Hibonite is an extremely rare calcium aluminum oxide mineral primarily known for its occurrence in calcium-aluminum-rich inclusions within carbonaceous chondrite meteorites. On Earth, it is found in high-grade metamorphic rocks and is prized by serious collectors and researchers for its complex chemistry and extraterrestrial origins.
Is this hibonite?
5-step field checkRun through these checks against the specimen in your hand. The more boxes tick, the more confident the ID.
- 1Test the hardnessTry to scratch hibonite with a known reference. Hibonite sits at Mohs 7.5-8 — softer than the next harder reference, harder than the previous one.
- 2Check the streakDrag the specimen across an unglazed porcelain plate. Hibonite leaves a white streak.
- 3Read the lusterHold the specimen under a strong light. Hibonite typically shows a vitreous luster.
- 4Match the color rangeCompare against the expected color range: black, brown, reddish-brown, blue.
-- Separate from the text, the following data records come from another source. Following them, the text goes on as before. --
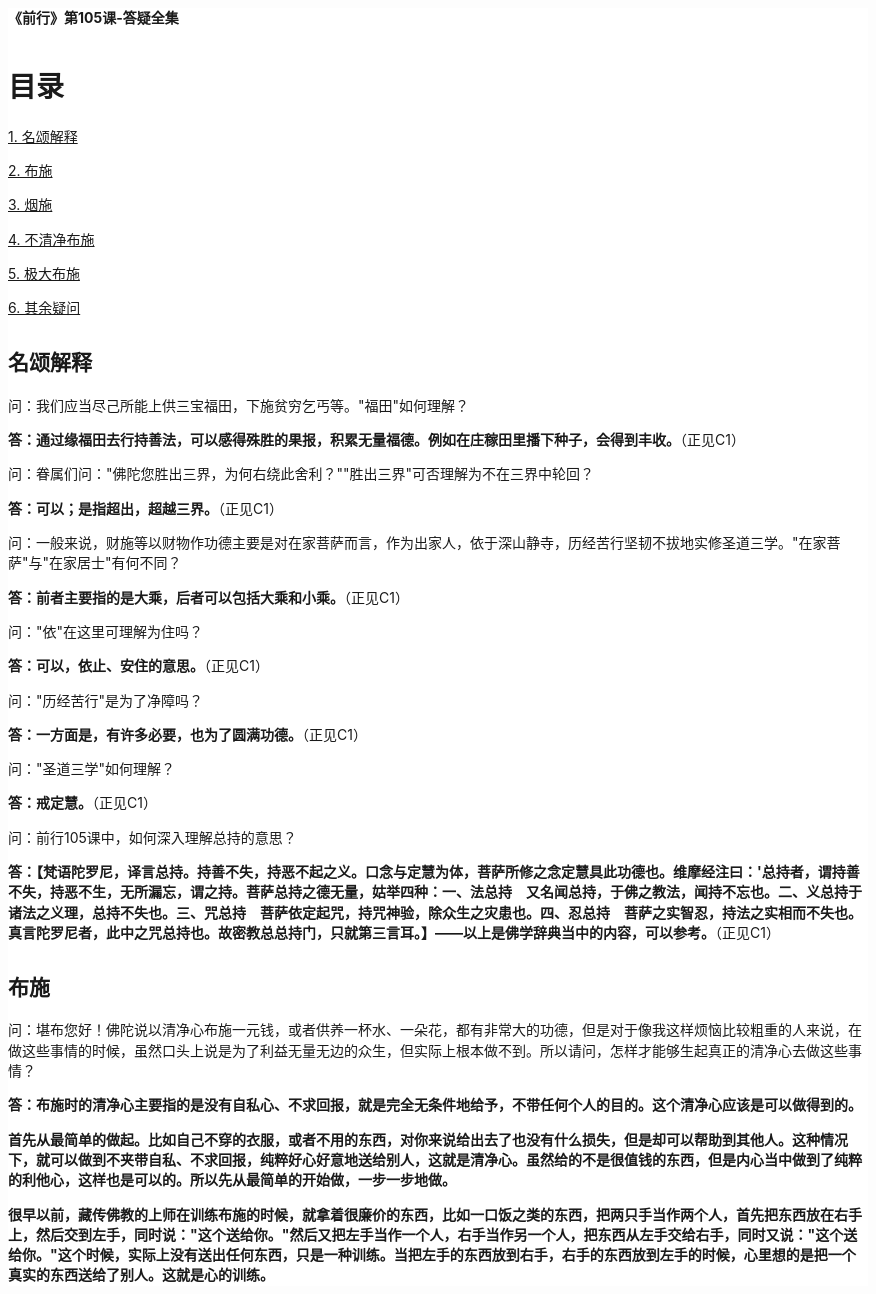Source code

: **《前行》第105课-答疑全集**

# 目录 

[1. 名颂解释](#名颂解释)

[2. 布施](#布施)

[3. 烟施](#烟施)

[4. 不清净布施](#不清净布施)

[5. 极大布施](#极大布施)

[6. 其余疑问](#其余疑问)

## 名颂解释

问：我们应当尽己所能上供三宝福田，下施贫穷乞丐等。"福田"如何理解？

**答：通过缘福田去行持善法，可以感得殊胜的果报，积累无量福德。例如在庄稼田里播下种子，会得到丰收。**（正见C1）

问：眷属们问："佛陀您胜出三界，为何右绕此舍利？""胜出三界"可否理解为不在三界中轮回？

**答：可以；是指超出，超越三界。**（正见C1）

问：一般来说，财施等以财物作功德主要是对在家菩萨而言，作为出家人，依于深山静寺，历经苦行坚韧不拔地实修圣道三学。"在家菩萨"与"在家居士"有何不同？

**答：前者主要指的是大乘，后者可以包括大乘和小乘。**（正见C1）

问："依"在这里可理解为住吗？

**答：可以，依止、安住的意思。**（正见C1）

问："历经苦行"是为了净障吗？

**答：一方面是，有许多必要，也为了圆满功德。**（正见C1）

问："圣道三学"如何理解？

**答：戒定慧。**（正见C1）

问：前行105课中，如何深入理解总持的意思？

**答：【梵语陀罗尼，译言总持。持善不失，持恶不起之义。口念与定慧为体，菩萨所修之念定慧具此功德也。维摩经注曰：'总持者，谓持善不失，持恶不生，无所漏忘，谓之持。菩萨总持之德无量，姑举四种：一、法总持　又名闻总持，于佛之教法，闻持不忘也。二、义总持于诸法之义理，总持不失也。三、咒总持　菩萨依定起咒，持咒神验，除众生之灾患也。四、忍总持　菩萨之实智忍，持法之实相而不失也。真言陀罗尼者，此中之咒总持也。故密教总总持门，只就第三言耳。】——以上是佛学辞典当中的内容，可以参考。**（正见C1）

## 布施

问：堪布您好！佛陀说以清净心布施一元钱，或者供养一杯水、一朵花，都有非常大的功德，但是对于像我这样烦恼比较粗重的人来说，在做这些事情的时候，虽然口头上说是为了利益无量无边的众生，但实际上根本做不到。所以请问，怎样才能够生起真正的清净心去做这些事情？

**答：布施时的清净心主要指的是没有自私心、不求回报，就是完全无条件地给予，不带任何个人的目的。这个清净心应该是可以做得到的。**

**首先从最简单的做起。比如自己不穿的衣服，或者不用的东西，对你来说给出去了也没有什么损失，但是却可以帮助到其他人。这种情况下，就可以做到不夹带自私、不求回报，纯粹好心好意地送给别人，这就是清净心。虽然给的不是很值钱的东西，但是内心当中做到了纯粹的利他心，这样也是可以的。所以先从最简单的开始做，一步一步地做。**

**很早以前，藏传佛教的上师在训练布施的时候，就拿着很廉价的东西，比如一口饭之类的东西，把两只手当作两个人，首先把东西放在右手上，然后交到左手，同时说："这个送给你。"然后又把左手当作一个人，右手当作另一个人，把东西从左手交给右手，同时又说："这个送给你。"这个时候，实际上没有送出任何东西，只是一种训练。当把左手的东西放到右手，右手的东西放到左手的时候，心里想的是把一个真实的东西送给了别人。这就是心的训练。**
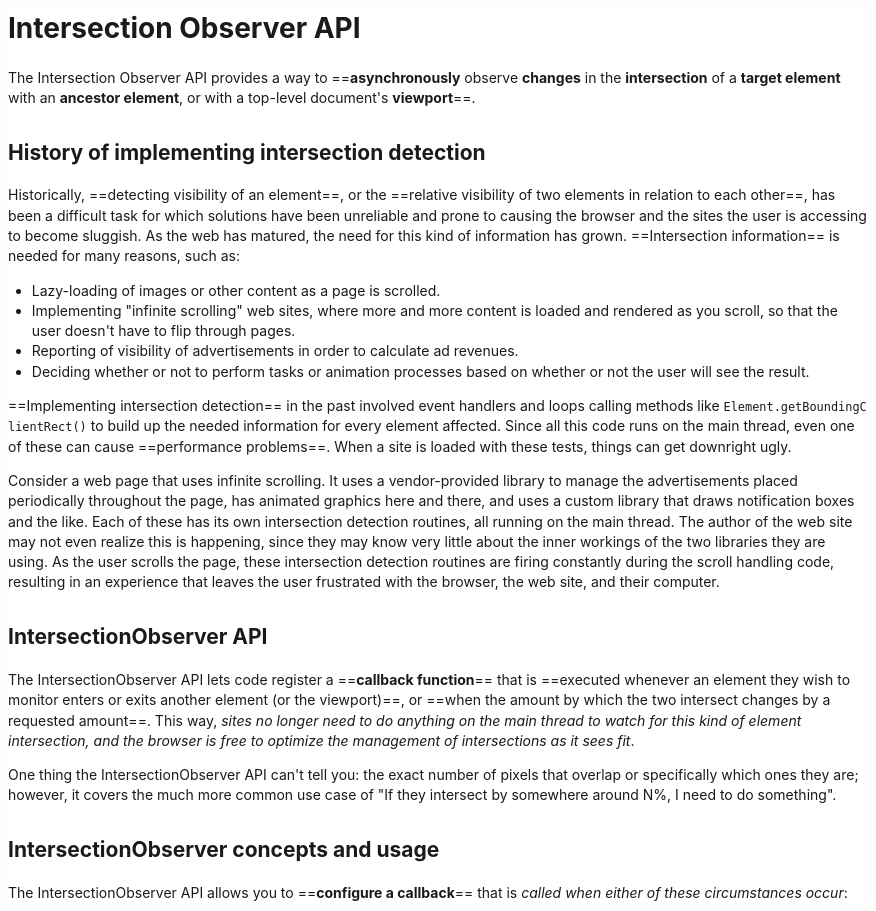 # Intersection Observer API

The Intersection Observer API provides a way to ==**asynchronously** observe **changes** in the **intersection** of a **target element** with an **ancestor element**, or with a top-level document's **viewport**==.

## History of implementing intersection detection

Historically, ==detecting visibility of an element==, or the ==relative visibility of two elements in relation to each other==, has been a difficult task for which solutions have been unreliable and prone to causing the browser and the sites the user is accessing to become sluggish. As the web has matured, the need for this kind of information has grown. ==Intersection information== is needed for many reasons, such as:

- Lazy-loading of images or other content as a page is scrolled.
- Implementing "infinite scrolling" web sites, where more and more content is loaded and rendered as you scroll, so that the user doesn't have to flip through pages.
- Reporting of visibility of advertisements in order to calculate ad revenues.
- Deciding whether or not to perform tasks or animation processes based on whether or not the user will see the result.

==Implementing intersection detection== in the past involved event handlers and loops calling methods like `Element.getBoundingClientRect()` to build up the needed information for every element affected. Since all this code runs on the main thread, even one of these can cause ==performance problems==. When a site is loaded with these tests, things can get downright ugly.

Consider a web page that uses infinite scrolling. It uses a vendor-provided library to manage the advertisements placed periodically throughout the page, has animated graphics here and there, and uses a custom library that draws notification boxes and the like. Each of these has its own intersection detection routines, all running on the main thread. The author of the web site may not even realize this is happening, since they may know very little about the inner workings of the two libraries they are using. As the user scrolls the page, these intersection detection routines are firing constantly during the scroll handling code, resulting in an experience that leaves the user frustrated with the browser, the web site, and their computer.

## IntersectionObserver API

The IntersectionObserver API lets code register a ==**callback function**== that is ==executed whenever an element they wish to monitor enters or exits another element (or the viewport)==, or ==when the amount by which the two intersect changes by a requested amount==. This way, *sites no longer need to do anything on the main thread to watch for this kind of element intersection, and the browser is free to optimize the management of intersections as it sees fit*.

One thing the IntersectionObserver API can't tell you: the exact number of pixels that overlap or specifically which ones they are; however, it covers the much more common use case of "If they intersect by somewhere around N%, I need to do something".

## IntersectionObserver concepts and usage

The IntersectionObserver API allows you to ==**configure a callback**== that is *called when either of these circumstances occur*:
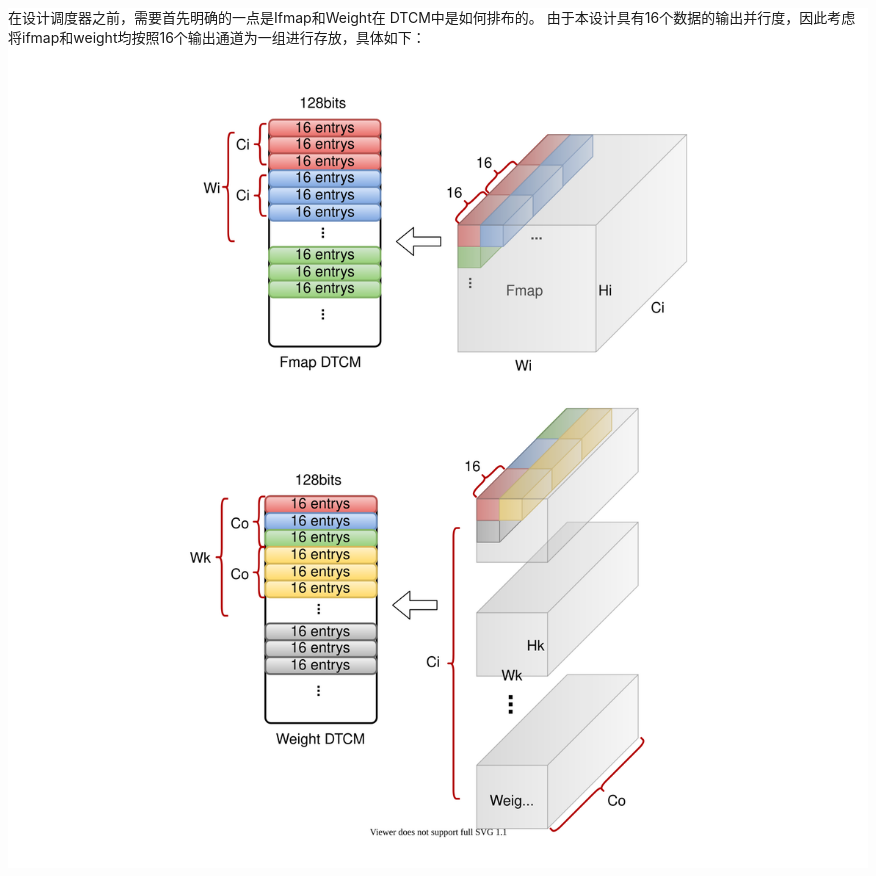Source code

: 
在设计调度器之前，需要首先明确的一点是Ifmap和Weight在 DTCM中是如何排布的。
由于本设计具有16个数据的输出并行度，因此考虑将ifmap和weight均按照16个输出通道为一组进行存放，具体如下：

<center>
<img src="images/data_dist.drawio.svg" width = "500" height = "800" alt="DTCM data allocate"/>
</center>
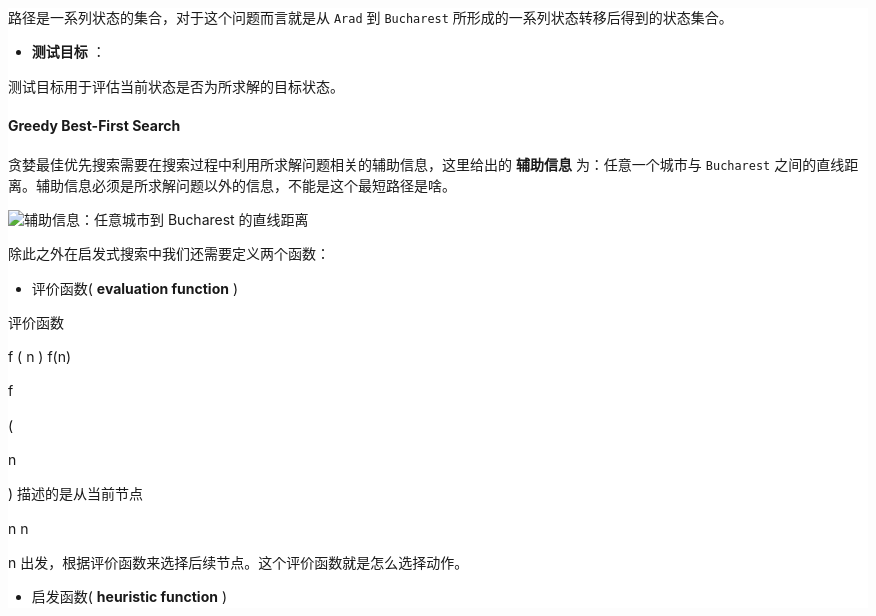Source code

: 路径是一系列状态的集合，对于这个问题而言就是从
`Arad`
到
`Bucharest`
所形成的一系列状态转移后得到的状态集合。

* **测试目标**
  ：

测试目标用于评估当前状态是否为所求解的目标状态。

#### Greedy Best-First Search

贪婪最佳优先搜索需要在搜索过程中利用所求解问题相关的辅助信息，这里给出的
**辅助信息**
为：任意一个城市与
`Bucharest`
之间的直线距离。辅助信息必须是所求解问题以外的信息，不能是这个最短路径是啥。

![辅助信息：任意城市到 Bucharest 的直线距离](https://i-blog.csdnimg.cn/blog_migrate/7c367464966426b0f7ba9dea81bc5919.png#pic_center)

除此之外在启发式搜索中我们还需要定义两个函数：

* 评价函数(
  **evaluation function**
  )

评价函数

f
(
n
)
f(n)





f

(

n

)
描述的是从当前节点

n
n





n
出发，根据评价函数来选择后续节点。这个评价函数就是怎么选择动作。

* 启发函数(
  **heuristic function**
  )
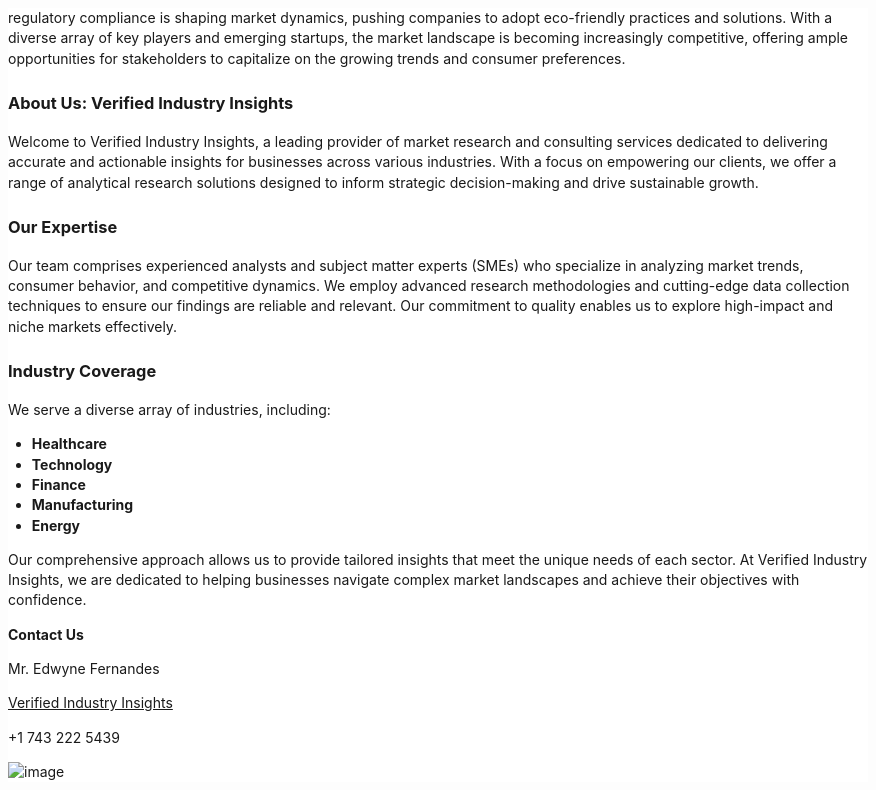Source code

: regulatory compliance is shaping market dynamics, pushing companies to adopt eco-friendly practices and solutions. With a diverse array of key players and emerging startups, the market landscape is becoming increasingly competitive, offering ample opportunities for stakeholders to capitalize on the growing trends and consumer preferences.</p><h3>About Us: Verified Industry Insights</h3><p>Welcome to Verified Industry Insights, a leading provider of market research and consulting services dedicated to delivering accurate and actionable insights for businesses across various industries. With a focus on empowering our clients, we offer a range of analytical research solutions designed to inform strategic decision-making and drive sustainable growth.</p><h3>Our Expertise</h3><p>Our team comprises experienced analysts and subject matter experts (SMEs) who specialize in analyzing market trends, consumer behavior, and competitive dynamics. We employ advanced research methodologies and cutting-edge data collection techniques to ensure our findings are reliable and relevant. Our commitment to quality enables us to explore high-impact and niche markets effectively.</p><h3>Industry Coverage</h3><p>We serve a diverse array of industries, including:</p><ul><li><strong>Healthcare</strong></li><li><strong>Technology</strong></li><li><strong>Finance</strong></li><li><strong>Manufacturing</strong></li><li><strong>Energy</strong></li></ul><p>Our comprehensive approach allows us to provide tailored insights that meet the unique needs of each sector. At Verified Industry Insights, we are dedicated to helping businesses navigate complex market landscapes and achieve their objectives with confidence.</p><p><strong>Contact Us</strong></p><p>Mr. Edwyne Fernandes</p><p><a href="https://www.verifiedindustryinsights.com/">Verified Industry Insights</a></p><p>+1 743 222 5439</p>
![image](https://github.com/user-attachments/assets/a84605ba-fc0c-44e1-bad9-a617693248db)
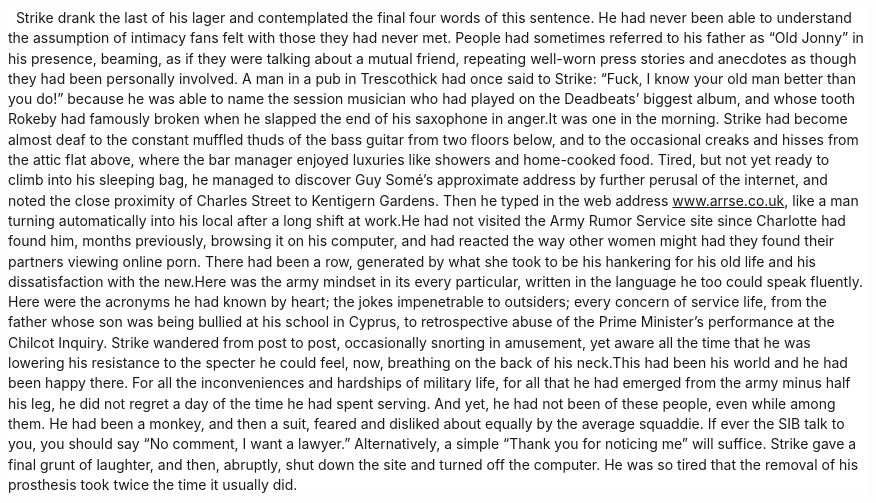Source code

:   Strike drank the last of his lager and contemplated the final four words of this sentence. He had never been able to understand the assumption of intimacy fans felt with those they had never met. People had sometimes referred to his father as “Old Jonny” in his presence, beaming, as if they were talking about a mutual friend, repeating well-worn press stories and anecdotes as though they had been personally involved. A man in a pub in Trescothick had once said to Strike: “Fuck, I know your old man better than you do!” because he was able to name the session musician who had played on the Deadbeats’ biggest album, and whose tooth Rokeby had famously broken when he slapped the end of his saxophone in anger.It was one in the morning. Strike had become almost deaf to the constant muffled thuds of the bass guitar from two floors below, and to the occasional creaks and hisses from the attic flat above, where the bar manager enjoyed luxuries like showers and home-cooked food. Tired, but not yet ready to climb into his sleeping bag, he managed to discover Guy Somé’s approximate address by further perusal of the internet, and noted the close proximity of Charles Street to Kentigern Gardens. Then he typed in the web address www.arrse.co.uk, like a man turning automatically into his local after a long shift at work.He had not visited the Army Rumor Service site since Charlotte had found him, months previously, browsing it on his computer, and had reacted the way other women might had they found their partners viewing online porn. There had been a row, generated by what she took to be his hankering for his old life and his dissatisfaction with the new.Here was the army mindset in its every particular, written in the language he too could speak fluently. Here were the acronyms he had known by heart; the jokes impenetrable to outsiders; every concern of service life, from the father whose son was being bullied at his school in Cyprus, to retrospective abuse of the Prime Minister’s performance at the Chilcot Inquiry. Strike wandered from post to post, occasionally snorting in amusement, yet aware all the time that he was lowering his resistance to the specter he could feel, now, breathing on the back of his neck.This had been his world and he had been happy there. For all the inconveniences and hardships of military life, for all that he had emerged from the army minus half his leg, he did not regret a day of the time he had spent serving. And yet, he had not been of these people, even while among them. He had been a monkey, and then a suit, feared and disliked about equally by the average squaddie.
If ever the SIB talk to you, you should say “No comment, I want a lawyer.” Alternatively, a simple “Thank you for noticing me” will suffice.
Strike gave a final grunt of laughter, and then, abruptly, shut down the site and turned off the computer. He was so tired that the removal of his prosthesis took twice the time it usually did.
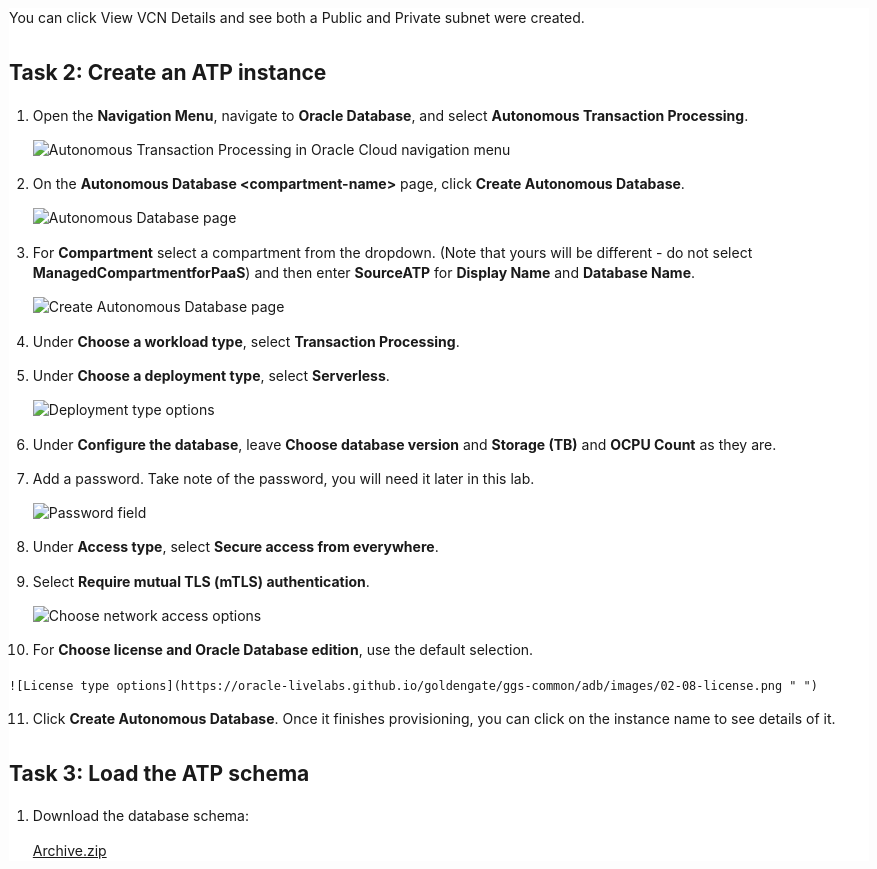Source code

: You can click View VCN Details and see both a Public and Private subnet were created.

## Task 2: Create an ATP instance

1.  Open the **Navigation Menu**, navigate to **Oracle Database**, and select **Autonomous Transaction Processing**.

	![Autonomous Transaction Processing in Oracle Cloud navigation menu](https://oracle-livelabs.github.io/goldengate/ggs-common/adb/images/database-atp.png " ")

2.  On the **Autonomous Database &lt;compartment-name&gt;** page, click **Create Autonomous Database**.

    ![Autonomous Database page](https://oracle-livelabs.github.io/goldengate/ggs-common/adb/images/01-02-create-adb.png " ")

3. For **Compartment** select a compartment from the dropdown. (Note that yours will be different - do not select **ManagedCompartmentforPaaS**) and then enter **SourceATP** for **Display Name** and **Database Name**.

    ![Create Autonomous Database page](https://oracle-livelabs.github.io/goldengate/ggs-common/adb/images/02-03-compartment.png " ")

4.  Under **Choose a workload type**, select **Transaction Processing**.

5.  Under **Choose a deployment type**, select **Serverless**.

    ![Deployment type options](https://oracle-livelabs.github.io/goldengate/ggs-common/adb/images/02-05-deployment.png " ")

6.  Under **Configure the database**, leave **Choose database version** and **Storage (TB)** and **OCPU Count** as they are.

7.  Add a password. Take note of the password, you will need it later in this lab.

    ![Password field](https://oracle-livelabs.github.io/goldengate/ggs-common/adb/images/02-07-pw.png " ")

8. Under **Access type**, select **Secure access from everywhere**.

9.  Select **Require mutual TLS (mTLS) authentication**.

    ![Choose network access options](https://oracle-livelabs.github.io/goldengate/ggs-common/adb/images/02-09-choose-network-access.png " ")

10.  For **Choose license and Oracle Database edition**, use the default selection.

    ![License type options](https://oracle-livelabs.github.io/goldengate/ggs-common/adb/images/02-08-license.png " ")

11.  Click **Create Autonomous Database**. Once it finishes provisioning, you can click on the instance name to see details of it.


## Task 3: Load the ATP schema

1.  Download the database schema:

    [Archive.zip](https://objectstorage.us-ashburn-1.oraclecloud.com/p/VEKec7t0mGwBkJX92Jn0nMptuXIlEpJ5XJA-A6C9PymRgY2LhKbjWqHeB5rVBbaV/n/c4u04/b/livelabsfiles/o/data-management-library-files/Archive.zip)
- 5Look at form & habitCrystal system: hexagonal. Typical habit: tabular crystals, hexagonal prisms.
Often confused with
Hibonite vs. its common look-alikes — and how to tell them apart in the field.

How to tell apart: Corundum is the harder of the two (Mohs 9 vs. 7.5-8).

How to tell apart: Hibonite is noticeably harder (Mohs 7.5-8 vs. 5.5-6.5); streak differs — Hibonite leaves white, Magnetite leaves black; luster reads vitreous on Hibonite and metallic on Magnetite.
Often found alongside hibonite
Minerals reported to co-occur with hibonite. Spotting these in float or country rock is a strong cue you are in the right ground.
All properties
- Chemical formula
- (Ca,Ce)(Al,Ti,Mg)₁₂O₁₉
- Mohs hardness
- 7.5-8
- Density
- 3.84 g/cm³
- Streak
- White
- Luster
- Vitreous
- Transparency
- Translucent
- Crystal system
- Hexagonal
- Crystal habit
- Tabular Crystals, Hexagonal Prisms
- Cleavage
- Poor On Basal Pinacoid
- Rarity
- Rare
- Uses
- Collector, Scientific Research
- Host rock
- Metamorphosed Limestones, Calcium-aluminum-rich Inclusions in Meteorites
- Typical price
- $50-500+ per specimen depending on crystal quality
Where rockhounds find hibonite
Classic worldwide localities
- Esna, Egypt
- Murchison meteorite, Australia
- Allende meteorite, Mexico
- Kola Peninsula, Russia
Field-hunting tip
Look in metamorphosed limestones, calcium-aluminum-rich inclusions in meteorites country — that is the host setting where hibonite typically forms. If you start seeing spinel, perovskite, melilite in float, you are in the right ground. Field specimens usually show a tabular crystals, hexagonal prisms habit, so train your eye for that shape before scanning the outcrop.